===== STUDY TEXT

But why is that so? Is it because we as a culture have decided that "men are focussed on building things" and "women are focussed on social interaction"? I'm interested in the thought process that actually motivates people to decide what they prefer to be working on.

When I look back on how I got started with programming, the overwhelming aspect for me was the incredible coolness of being able to make anything I could dream of. It's this feeling of creative empowerment that really drives me to this day. And somehow I never thought of this as being a gender-specific motivation, but I would like to hear more opinions on whether I'm mistaken or not...

2 comments

Is it because we as a culture have decided that "men are focussed on building things" and "women are focussed on social interaction"?

I think that that is the root of the problem, that collective decision, that outsourcing of our moral responsibility to our bodies.

Is it because we as a culture have decided that "men are focussed on building things" and "women are focussed on social interaction"?

"Decided" or "observed"?

That's the same thing. When a culture "decides" something like that it becomes a behavioral reality. The human mind is incredibly plastic. Cultural expectations and preconceptions shape us tremendously, they play a big role in all issues where identity or life goals are concerned.
No, you're presupposing that it's some sort of cultural influence that came out of nowhere rather than (one of many) quite natural, pre-existing behavioral differences between men and women.
You're absolutely correct, I'm am. And you're presupposing that those differences are biologically hardcoded, I get that. I just don't agree with you.
I'm suggesting a possibility; you're presupposing a dogma.
Traditionally, dominant groups have often invoked (fake) claims of a naturally fixed order to protect, justify and market the status quo. For example, this line of reasoning has historically been used to assert that black people are a subhuman race incapable of higher intellectual thought and that women shouldn't be allowed to vote on the grounds that they are immature and hysterical by nature.

==========
===== MATERIAL SHOWN

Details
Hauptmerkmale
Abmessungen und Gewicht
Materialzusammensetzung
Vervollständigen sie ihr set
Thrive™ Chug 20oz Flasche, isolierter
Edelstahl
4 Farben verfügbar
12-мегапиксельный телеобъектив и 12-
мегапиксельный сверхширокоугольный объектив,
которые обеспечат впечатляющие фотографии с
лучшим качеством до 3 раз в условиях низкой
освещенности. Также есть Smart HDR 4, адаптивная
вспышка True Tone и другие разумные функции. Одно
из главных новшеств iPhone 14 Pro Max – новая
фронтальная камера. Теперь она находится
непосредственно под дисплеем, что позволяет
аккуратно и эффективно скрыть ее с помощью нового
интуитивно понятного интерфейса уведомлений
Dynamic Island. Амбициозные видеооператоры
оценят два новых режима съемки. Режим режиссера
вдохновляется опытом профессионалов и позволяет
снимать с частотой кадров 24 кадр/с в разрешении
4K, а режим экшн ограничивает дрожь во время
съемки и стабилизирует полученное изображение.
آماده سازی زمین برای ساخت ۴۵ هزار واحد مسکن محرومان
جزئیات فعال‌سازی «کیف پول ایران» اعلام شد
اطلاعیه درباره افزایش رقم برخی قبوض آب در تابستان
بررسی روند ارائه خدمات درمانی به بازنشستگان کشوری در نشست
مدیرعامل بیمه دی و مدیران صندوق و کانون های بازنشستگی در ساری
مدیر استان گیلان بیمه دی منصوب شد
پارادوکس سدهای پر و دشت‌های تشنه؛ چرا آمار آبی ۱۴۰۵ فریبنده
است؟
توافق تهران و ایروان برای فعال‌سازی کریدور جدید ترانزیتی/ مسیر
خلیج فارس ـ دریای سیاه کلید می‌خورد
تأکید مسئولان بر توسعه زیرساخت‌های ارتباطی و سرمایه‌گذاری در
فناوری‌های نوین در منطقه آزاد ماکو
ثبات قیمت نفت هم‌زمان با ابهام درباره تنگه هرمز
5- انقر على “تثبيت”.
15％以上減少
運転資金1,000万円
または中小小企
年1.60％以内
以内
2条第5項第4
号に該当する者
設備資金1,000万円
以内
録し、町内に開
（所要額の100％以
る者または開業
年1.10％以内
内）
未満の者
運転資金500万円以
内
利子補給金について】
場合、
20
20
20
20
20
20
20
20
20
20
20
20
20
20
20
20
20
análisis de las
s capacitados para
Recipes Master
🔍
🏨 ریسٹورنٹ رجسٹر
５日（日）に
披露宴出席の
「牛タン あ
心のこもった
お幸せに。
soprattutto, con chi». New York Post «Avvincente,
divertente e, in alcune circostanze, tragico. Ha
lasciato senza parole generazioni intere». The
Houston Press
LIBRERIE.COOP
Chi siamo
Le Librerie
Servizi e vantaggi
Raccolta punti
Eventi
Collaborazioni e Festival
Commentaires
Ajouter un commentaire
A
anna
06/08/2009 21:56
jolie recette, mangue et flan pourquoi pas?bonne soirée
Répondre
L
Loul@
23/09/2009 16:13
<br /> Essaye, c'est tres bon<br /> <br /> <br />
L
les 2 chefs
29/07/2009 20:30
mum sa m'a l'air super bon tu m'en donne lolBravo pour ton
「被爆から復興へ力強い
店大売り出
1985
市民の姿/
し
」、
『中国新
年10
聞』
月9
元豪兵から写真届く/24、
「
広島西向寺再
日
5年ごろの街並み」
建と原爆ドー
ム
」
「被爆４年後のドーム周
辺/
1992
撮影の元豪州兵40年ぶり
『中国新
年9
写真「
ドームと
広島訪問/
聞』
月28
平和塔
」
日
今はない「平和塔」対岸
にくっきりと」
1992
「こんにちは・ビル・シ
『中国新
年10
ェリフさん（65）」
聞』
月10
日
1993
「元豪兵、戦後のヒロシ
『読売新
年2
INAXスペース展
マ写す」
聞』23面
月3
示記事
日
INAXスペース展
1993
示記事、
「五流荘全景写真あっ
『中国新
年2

==========

WORK ORDER 1:
Answer these questions using the discussion about gender and programming.
(a) According to the opening post, what was the overwhelming aspect of getting started with programming?
(b) Which word does one reply offer in place of "decided"?
(c) What two claims does the last comment cite as historical uses of a naturally fixed order?
WORK ORDER 2: Extend the discussion about gender and programming from where it stops.

RESPONSE 1:
(a) The incredible coolness of being able to make anything the writer could dream of.
(b) "Observed."
(c) That black people are a subhuman race incapable of higher intellectual thought, and that women shouldn't be allowed to vote because they are immature and hysterical by nature.

RESPONSE 2:
Another reason why I believe most of the omnipresent assumptions about a natural order are essentially bullshit is that I know quite a few men and women who violate these supposedly biological gender roles. They are not sick, they are not mutants, they are not troubled individuals with identity problems and they're not trying to be rebels. It's just that they don't care about their socially prescribed attributes.

Lastly, there have been quite a lot of experiments in psychology to successfully illustrate that expectations actually shape your capabilities. Not just the conscious idea of identity itself but indeed capabilities that were always thought to be innate are now found to be subject to variations stemming from motivation and expectation.

Recently I read about a study where participants were asked to do cognitive tasks that traditionally have a strong gender bias, for example spatial orientation. The results were as expected. However, the researchers then did a second run with a second group, explaining beforehand which tasks usually favor women and which tasks were better performed by men. The catch was: the experimenters lied, they actually switched the descriptions around. When this second group then took the tests, they performed according to the (now inverted) "expectations".

So I do have a few pointers that helped me arrive at this "dogmatic" position. So what's your position? What's the actual background of your suggested possibility?